= Public holidays in Chad =

This is a list of public holidays in Chad.

| Date | English name | Comments |
|---|---|---|
| 1 January | New Year's Day |  |
| 8 March | International Women's Day |  |
| March or April | Easter Monday | Day after Easter |
| 1 May | Labour Day |  |
| 11 August | Independence Day | Celebrates the liberation of France, 1960. |
| 1 November | All Saints' Day |  |
| 28 November | Republic Day | Autonomy within the French Community, 1959. |
| 1 December | Freedom and Democracy Day | Idriss Déby became the President of Chad on this day in 1990. |
| 25 December | Christmas Day |  |
| 12 Rabiʽ al-Awwal | The Prophet's Birthday | Prophet Muhammad's Birthday. |
| 1 Shawwal | Korité | End of Ramadan; Muslim Festival of Breaking the Fast. |
| 10 Dhu al-Hijjah | Tabaski | Muslim Feast of the Sacrifice. |

December 1, "Freedom and Democracy Day", remembers December 1, 1990 and celebrates the ascent of President Idriss Déby to power.
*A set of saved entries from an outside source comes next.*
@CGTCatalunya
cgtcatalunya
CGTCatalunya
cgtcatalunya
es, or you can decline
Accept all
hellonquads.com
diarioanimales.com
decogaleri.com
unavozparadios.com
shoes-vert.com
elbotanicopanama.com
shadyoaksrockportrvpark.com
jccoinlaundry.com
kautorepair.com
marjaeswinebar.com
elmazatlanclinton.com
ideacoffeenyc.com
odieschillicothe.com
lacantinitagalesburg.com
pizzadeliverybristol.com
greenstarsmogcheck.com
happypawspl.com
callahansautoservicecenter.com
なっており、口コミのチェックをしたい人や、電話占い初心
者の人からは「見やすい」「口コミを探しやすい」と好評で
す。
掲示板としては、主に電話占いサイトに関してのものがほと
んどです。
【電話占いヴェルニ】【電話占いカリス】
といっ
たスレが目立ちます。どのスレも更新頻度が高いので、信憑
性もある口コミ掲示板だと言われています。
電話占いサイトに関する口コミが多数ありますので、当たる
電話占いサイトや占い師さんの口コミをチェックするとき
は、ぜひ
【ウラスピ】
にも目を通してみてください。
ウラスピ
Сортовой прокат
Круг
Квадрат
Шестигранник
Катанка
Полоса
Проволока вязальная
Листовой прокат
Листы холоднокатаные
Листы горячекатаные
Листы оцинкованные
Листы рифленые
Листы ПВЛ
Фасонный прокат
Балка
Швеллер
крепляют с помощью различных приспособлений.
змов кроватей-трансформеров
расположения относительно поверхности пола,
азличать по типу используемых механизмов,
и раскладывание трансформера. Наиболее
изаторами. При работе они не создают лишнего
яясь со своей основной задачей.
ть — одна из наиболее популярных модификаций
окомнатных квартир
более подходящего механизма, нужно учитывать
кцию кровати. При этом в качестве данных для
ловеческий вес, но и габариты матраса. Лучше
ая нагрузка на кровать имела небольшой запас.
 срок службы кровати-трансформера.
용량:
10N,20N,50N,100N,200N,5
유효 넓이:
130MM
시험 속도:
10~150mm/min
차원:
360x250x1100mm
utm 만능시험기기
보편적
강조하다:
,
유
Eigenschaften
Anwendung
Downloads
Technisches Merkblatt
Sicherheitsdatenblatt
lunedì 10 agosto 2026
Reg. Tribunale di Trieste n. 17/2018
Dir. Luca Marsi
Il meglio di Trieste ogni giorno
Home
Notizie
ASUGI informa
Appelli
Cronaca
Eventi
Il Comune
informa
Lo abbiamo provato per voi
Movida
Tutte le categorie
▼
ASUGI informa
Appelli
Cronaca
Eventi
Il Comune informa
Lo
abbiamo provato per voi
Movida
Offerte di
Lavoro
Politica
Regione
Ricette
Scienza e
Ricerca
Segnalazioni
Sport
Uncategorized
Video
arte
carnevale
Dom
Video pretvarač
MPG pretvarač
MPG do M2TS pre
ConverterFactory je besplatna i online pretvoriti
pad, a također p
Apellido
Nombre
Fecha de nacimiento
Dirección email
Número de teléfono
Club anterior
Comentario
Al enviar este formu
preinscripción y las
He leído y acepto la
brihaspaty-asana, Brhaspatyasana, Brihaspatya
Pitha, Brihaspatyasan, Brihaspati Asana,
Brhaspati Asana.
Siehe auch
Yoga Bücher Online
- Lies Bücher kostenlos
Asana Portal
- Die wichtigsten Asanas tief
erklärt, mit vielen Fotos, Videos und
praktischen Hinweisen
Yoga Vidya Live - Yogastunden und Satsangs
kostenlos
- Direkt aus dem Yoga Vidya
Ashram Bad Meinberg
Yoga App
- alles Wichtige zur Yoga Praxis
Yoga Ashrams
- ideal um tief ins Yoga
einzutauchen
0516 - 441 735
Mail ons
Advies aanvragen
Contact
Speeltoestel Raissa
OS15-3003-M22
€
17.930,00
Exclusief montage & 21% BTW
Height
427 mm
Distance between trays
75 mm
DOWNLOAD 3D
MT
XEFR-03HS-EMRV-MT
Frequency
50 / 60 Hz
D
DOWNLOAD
March 8 is celebrated as "International Women's Day"—La Journee Internationale de la Femme—and marks the culmination of a national week of activities (la Semaine Nationale de la Femme Tchadienne, or "SENAFET") celebrating women. Observations of "huit mars", as it is known locally in French, vary from town to town, ranging from small ceremonies or a day off school for girls only to a week of events that includes races, contests and expositions by women’s groups and ends with parades and community-wide celebrations.